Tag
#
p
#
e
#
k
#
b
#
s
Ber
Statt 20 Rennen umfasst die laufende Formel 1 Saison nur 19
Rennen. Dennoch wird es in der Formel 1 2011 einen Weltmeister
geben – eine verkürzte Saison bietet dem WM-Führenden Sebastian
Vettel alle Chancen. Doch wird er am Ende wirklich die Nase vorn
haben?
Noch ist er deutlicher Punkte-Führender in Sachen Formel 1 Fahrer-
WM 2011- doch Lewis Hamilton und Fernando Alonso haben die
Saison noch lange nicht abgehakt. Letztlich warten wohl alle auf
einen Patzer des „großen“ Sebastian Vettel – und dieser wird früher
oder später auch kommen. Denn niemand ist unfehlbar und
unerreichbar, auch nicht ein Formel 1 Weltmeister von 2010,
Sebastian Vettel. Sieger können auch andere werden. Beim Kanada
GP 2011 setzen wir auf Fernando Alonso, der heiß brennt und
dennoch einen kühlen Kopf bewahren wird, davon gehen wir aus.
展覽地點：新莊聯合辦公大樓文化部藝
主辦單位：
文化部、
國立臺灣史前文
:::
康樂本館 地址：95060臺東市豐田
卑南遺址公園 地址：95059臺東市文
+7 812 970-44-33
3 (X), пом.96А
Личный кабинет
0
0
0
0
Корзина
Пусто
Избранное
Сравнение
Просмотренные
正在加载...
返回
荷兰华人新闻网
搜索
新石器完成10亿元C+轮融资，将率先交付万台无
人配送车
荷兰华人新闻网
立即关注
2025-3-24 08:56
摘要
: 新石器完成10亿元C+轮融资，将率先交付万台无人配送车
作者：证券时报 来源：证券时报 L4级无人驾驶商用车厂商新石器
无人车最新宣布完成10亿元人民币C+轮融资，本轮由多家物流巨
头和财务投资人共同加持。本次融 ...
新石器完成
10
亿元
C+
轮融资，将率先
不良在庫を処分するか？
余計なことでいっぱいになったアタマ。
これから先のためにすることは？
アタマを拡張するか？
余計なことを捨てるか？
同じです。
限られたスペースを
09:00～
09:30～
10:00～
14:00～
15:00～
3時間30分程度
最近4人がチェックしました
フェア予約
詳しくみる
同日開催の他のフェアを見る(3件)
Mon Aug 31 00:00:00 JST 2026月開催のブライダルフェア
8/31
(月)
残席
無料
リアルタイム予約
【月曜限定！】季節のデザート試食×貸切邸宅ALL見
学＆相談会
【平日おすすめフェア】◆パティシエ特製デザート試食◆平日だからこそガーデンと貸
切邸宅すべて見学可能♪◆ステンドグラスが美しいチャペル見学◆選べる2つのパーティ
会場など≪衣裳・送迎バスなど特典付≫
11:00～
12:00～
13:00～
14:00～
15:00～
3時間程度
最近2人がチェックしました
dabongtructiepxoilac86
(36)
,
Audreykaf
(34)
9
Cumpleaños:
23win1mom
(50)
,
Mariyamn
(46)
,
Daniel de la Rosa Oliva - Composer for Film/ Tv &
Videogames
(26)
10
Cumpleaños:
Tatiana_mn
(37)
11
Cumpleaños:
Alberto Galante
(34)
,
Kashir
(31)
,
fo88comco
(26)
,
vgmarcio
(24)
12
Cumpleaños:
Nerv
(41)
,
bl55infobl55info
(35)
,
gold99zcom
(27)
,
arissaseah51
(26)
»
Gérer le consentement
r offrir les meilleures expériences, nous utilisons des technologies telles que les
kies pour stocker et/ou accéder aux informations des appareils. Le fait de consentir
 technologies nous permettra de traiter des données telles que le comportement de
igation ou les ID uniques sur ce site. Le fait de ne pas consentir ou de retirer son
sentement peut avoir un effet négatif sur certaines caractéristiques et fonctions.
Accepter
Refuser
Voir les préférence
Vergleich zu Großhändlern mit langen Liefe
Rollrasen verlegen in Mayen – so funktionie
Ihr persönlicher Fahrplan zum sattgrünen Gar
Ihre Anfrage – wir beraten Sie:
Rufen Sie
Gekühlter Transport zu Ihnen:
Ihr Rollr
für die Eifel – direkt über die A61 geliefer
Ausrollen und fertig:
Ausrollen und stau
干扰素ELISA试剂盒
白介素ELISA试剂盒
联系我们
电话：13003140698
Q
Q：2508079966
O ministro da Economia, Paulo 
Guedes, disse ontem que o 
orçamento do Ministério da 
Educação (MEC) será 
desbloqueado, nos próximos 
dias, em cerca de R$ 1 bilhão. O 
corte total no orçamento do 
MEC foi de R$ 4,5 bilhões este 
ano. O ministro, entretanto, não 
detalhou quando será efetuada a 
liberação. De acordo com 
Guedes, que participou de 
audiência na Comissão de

EXERCISE DESCRIPTION — Every line above needs to be retyped exactly.

RESULT —
Tag
#
p
#
e
#
k
#
b
#
s
Ber
Statt 20 Rennen umfasst die laufende Formel 1 Saison nur 19
Rennen. Dennoch wird es in der Formel 1 2011 einen Weltmeister
geben – eine verkürzte Saison bietet dem WM-Führenden Sebastian
Vettel alle Chancen. Doch wird er am Ende wirklich die Nase vorn
haben?
Noch ist er deutlicher Punkte-Führender in Sachen Formel 1 Fahrer-
WM 2011- doch Lewis Hamilton und Fernando Alonso haben die
Saison noch lange nicht abgehakt. Letztlich warten wohl alle auf
einen Patzer des „großen“ Sebastian Vettel – und dieser wird früher
oder später auch kommen. Denn niemand ist unfehlbar und
unerreichbar, auch nicht ein Formel 1 Weltmeister von 2010,
Sebastian Vettel. Sieger können auch andere werden. Beim Kanada
GP 2011 setzen wir auf Fernando Alonso, der heiß brennt und
dennoch einen kühlen Kopf bewahren wird, davon gehen wir aus.
展覽地點：新莊聯合辦公大樓文化部藝
主辦單位：
文化部、
國立臺灣史前文
:::
康樂本館 地址：95060臺東市豐田
卑南遺址公園 地址：95059臺東市文
+7 812 970-44-33
3 (X), пом.96А
Личный кабинет
0
0
0
0
Корзина
Пусто
Избранное
Сравнение
Просмотренные
正在加载...
返回
荷兰华人新闻网
搜索
新石器完成10亿元C+轮融资，将率先交付万台无
人配送车
荷兰华人新闻网
立即关注
2025-3-24 08:56
摘要
: 新石器完成10亿元C+轮融资，将率先交付万台无人配送车
作者：证券时报 来源：证券时报 L4级无人驾驶商用车厂商新石器
无人车最新宣布完成10亿元人民币C+轮融资，本轮由多家物流巨
头和财务投资人共同加持。本次融 ...
新石器完成
10
亿元
C+
轮融资，将率先
不良在庫を処分するか？
余計なことでいっぱいになったアタマ。
これから先のためにすることは？
アタマを拡張するか？
余計なことを捨てるか？
同じです。
限られたスペースを
09:00～
09:30～
10:00～
14:00～
15:00～
3時間30分程度
最近4人がチェックしました
フェア予約
詳しくみる
同日開催の他のフェアを見る(3件)
Mon Aug 31 00:00:00 JST 2026月開催のブライダルフェア
8/31
(月)
残席
無料
リアルタイム予約
【月曜限定！】季節のデザート試食×貸切邸宅ALL見
学＆相談会
【平日おすすめフェア】◆パティシエ特製デザート試食◆平日だからこそガーデンと貸
切邸宅すべて見学可能♪◆ステンドグラスが美しいチャペル見学◆選べる2つのパーティ
会場など≪衣裳・送迎バスなど特典付≫
11:00～
12:00～
13:00～
14:00～
15:00～
3時間程度
最近2人がチェックしました
dabongtructiepxoilac86
(36)
,
Audreykaf
(34)
9
Cumpleaños:
23win1mom
(50)
,
Mariyamn
(46)
,
Daniel de la Rosa Oliva - Composer for Film/ Tv &
Videogames
(26)
10
Cumpleaños:
Tatiana_mn
(37)
11
Cumpleaños:
Alberto Galante
(34)
,
Kashir
(31)
,
fo88comco
(26)
,
vgmarcio
(24)
12
Cumpleaños:
Nerv
(41)
,
bl55infobl55info
(35)
,
gold99zcom
(27)
,
arissaseah51
(26)
»
Gérer le consentement
r offrir les meilleures expériences, nous utilisons des technologies telles que les
kies pour stocker et/ou accéder aux informations des appareils. Le fait de consentir
 technologies nous permettra de traiter des données telles que le comportement de
igation ou les ID uniques sur ce site. Le fait de ne pas consentir ou de retirer son
sentement peut avoir un effet négatif sur certaines caractéristiques et fonctions.
Accepter
Refuser
Voir les préférence
Vergleich zu Großhändlern mit langen Liefe
Rollrasen verlegen in Mayen – so funktionie
Ihr persönlicher Fahrplan zum sattgrünen Gar
Ihre Anfrage – wir beraten Sie:
Rufen Sie
Gekühlter Transport zu Ihnen:
Ihr Rollr
für die Eifel – direkt über die A61 geliefer
Ausrollen und fertig:
Ausrollen und stau
干扰素ELISA试剂盒
白介素ELISA试剂盒
联系我们
电话：13003140698
Q
Q：2508079966
O ministro da Economia, Paulo 
Guedes, disse ontem que o 
orçamento do Ministério da 
Educação (MEC) será 
desbloqueado, nos próximos 
dias, em cerca de R$ 1 bilhão. O 
corte total no orçamento do 
MEC foi de R$ 4,5 bilhões este 
ano. O ministro, entretanto, não 
detalhou quando será efetuada a 
liberação. De acordo com 
Guedes, que participou de 
audiência na Comissão de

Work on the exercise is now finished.